The sound design is also excellent, with strong backtracks that push a strange yet unnerving feeling, played low enough to let the laughter of the heaven smiles remain perfectly audible. You can thank The Silver Case composer Masafumi Takada for this, creating an impressive score in both range and atmosphere, matching horror tracks and energetic dance beats and exciting music stings almost seamlessly. You will also not be surprised to learn he went on to work with Shinji Mikami on GOD HAND, or, quite fittingly, became a composer for the Danganronpa series.

The voice acting is a bit more mixed, but mainly due to direction. The talent on display here is full of veterans, including Tara Strong and Cam Clark, but they’re either poorly cast or given stiff lines to read. It’s better than most of its contemporaries from that era, though, and some stand-out performances still get made. Greg Eagles (Gray Fox from Metal Gear Solid) as Garcian and Michael Gough (Saddler from Resident Evil 4) as Dan give it their all, the former handling the most important character in the game with a grave seriousness, and the latter really playing up Dan’s hot-headed violent streak.

Killer7 is one of those games that you need to experience at least once to really get a good idea of what modern gaming is, because it really pushed the envelope.

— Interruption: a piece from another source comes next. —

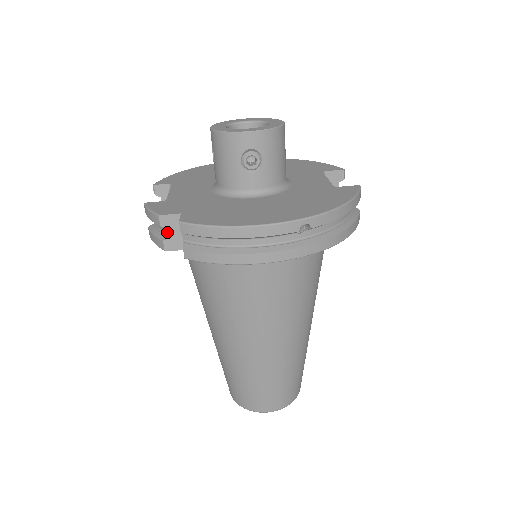
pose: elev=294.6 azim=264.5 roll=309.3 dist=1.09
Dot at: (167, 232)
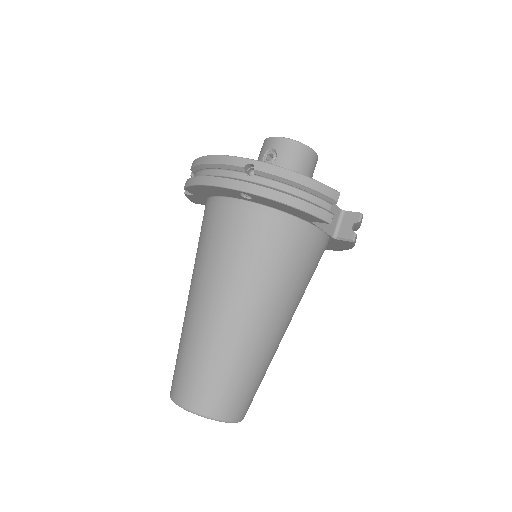
Dot at: occluded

It remains a complete original, with bits and pieces of its ideas inspiring other games, but few that could ever match its ambition and particular style and substance. Killer7 helped change how we looked at games in the sixth gen, and there’s still so much more to learn from it. It was a bomb on release, but it has never been forgotten since, and its popularity has only grown overtime. Check out the recent PC release if you really want to experience, though do be warned the animated cutscenes are simply stretched out and lose some of the original 4:3 resolution.